Zu einer schnellen Einigung wird es wohl nicht kommen. Nach dem Auftakt an diesem Dienstag sind weitere Verhandlungstermine am 19./20. September sowie am 22./23. Oktober geplant. Die DGB-Gewerkschaften haben in einer Pressemitteilung bereits angekündigt: Eventuell zu ergreifende Arbeitskampfmaßnahmen müssten „angesichts von Abstandsregelungen und Hygienemaßnahmen neu durchdacht werden“.

Landkreistag fordert „ein Stück weit Zurückhaltung”

Der Präsident des Deutschen Landkreistages Reinhard Sager erwartet schwierige Tarifverhandlungen.
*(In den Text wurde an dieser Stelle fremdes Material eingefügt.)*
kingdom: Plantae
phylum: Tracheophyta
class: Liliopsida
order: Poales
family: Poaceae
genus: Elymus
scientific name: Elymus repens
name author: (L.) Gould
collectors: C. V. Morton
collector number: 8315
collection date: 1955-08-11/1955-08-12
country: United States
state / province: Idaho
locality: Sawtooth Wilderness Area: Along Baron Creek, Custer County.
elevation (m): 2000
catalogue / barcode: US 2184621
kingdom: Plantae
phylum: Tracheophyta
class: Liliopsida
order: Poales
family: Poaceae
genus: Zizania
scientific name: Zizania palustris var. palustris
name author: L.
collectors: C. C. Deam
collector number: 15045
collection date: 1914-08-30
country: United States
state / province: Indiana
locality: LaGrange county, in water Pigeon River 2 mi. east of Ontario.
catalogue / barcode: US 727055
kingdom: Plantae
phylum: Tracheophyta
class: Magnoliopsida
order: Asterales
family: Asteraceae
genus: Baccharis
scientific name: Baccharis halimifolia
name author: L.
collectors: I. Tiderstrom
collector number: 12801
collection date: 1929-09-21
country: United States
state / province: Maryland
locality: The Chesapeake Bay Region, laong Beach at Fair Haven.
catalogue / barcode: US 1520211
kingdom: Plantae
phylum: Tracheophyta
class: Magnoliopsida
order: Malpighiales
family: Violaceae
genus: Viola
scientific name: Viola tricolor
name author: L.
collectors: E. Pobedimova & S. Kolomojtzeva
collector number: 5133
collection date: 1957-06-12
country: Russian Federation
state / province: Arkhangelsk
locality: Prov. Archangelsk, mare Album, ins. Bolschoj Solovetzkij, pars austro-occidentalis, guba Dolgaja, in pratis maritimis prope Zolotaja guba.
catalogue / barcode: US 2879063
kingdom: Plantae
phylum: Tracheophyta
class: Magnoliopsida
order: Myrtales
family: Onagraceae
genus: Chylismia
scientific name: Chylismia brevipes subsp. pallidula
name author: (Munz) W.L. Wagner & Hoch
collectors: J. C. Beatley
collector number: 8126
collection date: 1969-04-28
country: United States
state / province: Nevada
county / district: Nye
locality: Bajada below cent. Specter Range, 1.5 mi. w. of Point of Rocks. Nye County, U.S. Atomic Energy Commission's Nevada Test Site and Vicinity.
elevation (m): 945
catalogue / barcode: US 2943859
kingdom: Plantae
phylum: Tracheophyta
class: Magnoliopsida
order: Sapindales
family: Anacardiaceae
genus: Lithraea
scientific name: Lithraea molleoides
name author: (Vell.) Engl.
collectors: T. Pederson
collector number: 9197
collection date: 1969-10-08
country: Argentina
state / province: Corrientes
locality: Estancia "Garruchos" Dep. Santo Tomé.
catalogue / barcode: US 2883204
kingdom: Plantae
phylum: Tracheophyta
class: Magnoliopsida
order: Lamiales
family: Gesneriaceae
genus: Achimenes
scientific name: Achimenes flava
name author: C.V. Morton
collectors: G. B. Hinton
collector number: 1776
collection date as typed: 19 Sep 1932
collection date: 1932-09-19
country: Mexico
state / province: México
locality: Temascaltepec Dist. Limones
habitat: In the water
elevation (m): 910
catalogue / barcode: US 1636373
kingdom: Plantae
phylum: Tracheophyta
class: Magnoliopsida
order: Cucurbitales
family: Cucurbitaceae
Es sei „unverantwortlich, wenn in Zeiten von kommunalen Steuerausfällen, Konjunktur- und Krisenbewältigungspaketen Milliardenforderungen an die Landkreise, Städte und Gemeinden gerichtet werden. Das ist nicht nur überzogen, sondern schlichtweg absurd.“ Die kommunalen Bediensteten hätten gerade in der Pandemie hervorragende Arbeit geleistet. Doch angesichts geringerer kommunaler Einnahmen sollten sich die Gewerkschaften „zumindest ein Stück weit in Lohnzurückhaltung üben.“

Betroffen von den Verhandlungen sind laut Verdi gut 2,2 Millionen Tarifbeschäftigte des öffentlichen Dienstes der Kommunen und ihrer wirtschaftlichen Betriebe und Unternehmen sowie rund 140.000 Tarifbeschäftigte des Bundes. Hinzu kommen 81.000 Auszubildende im Bereich der VKA und 6.000 Auszubildende im Bereich des Bundes sowie 7.000 Praktikant*innen im Bereich der VKA. Insgesamt werden demnach gut 2,4 Millionen Menschen von der Tarifrunde erfasst.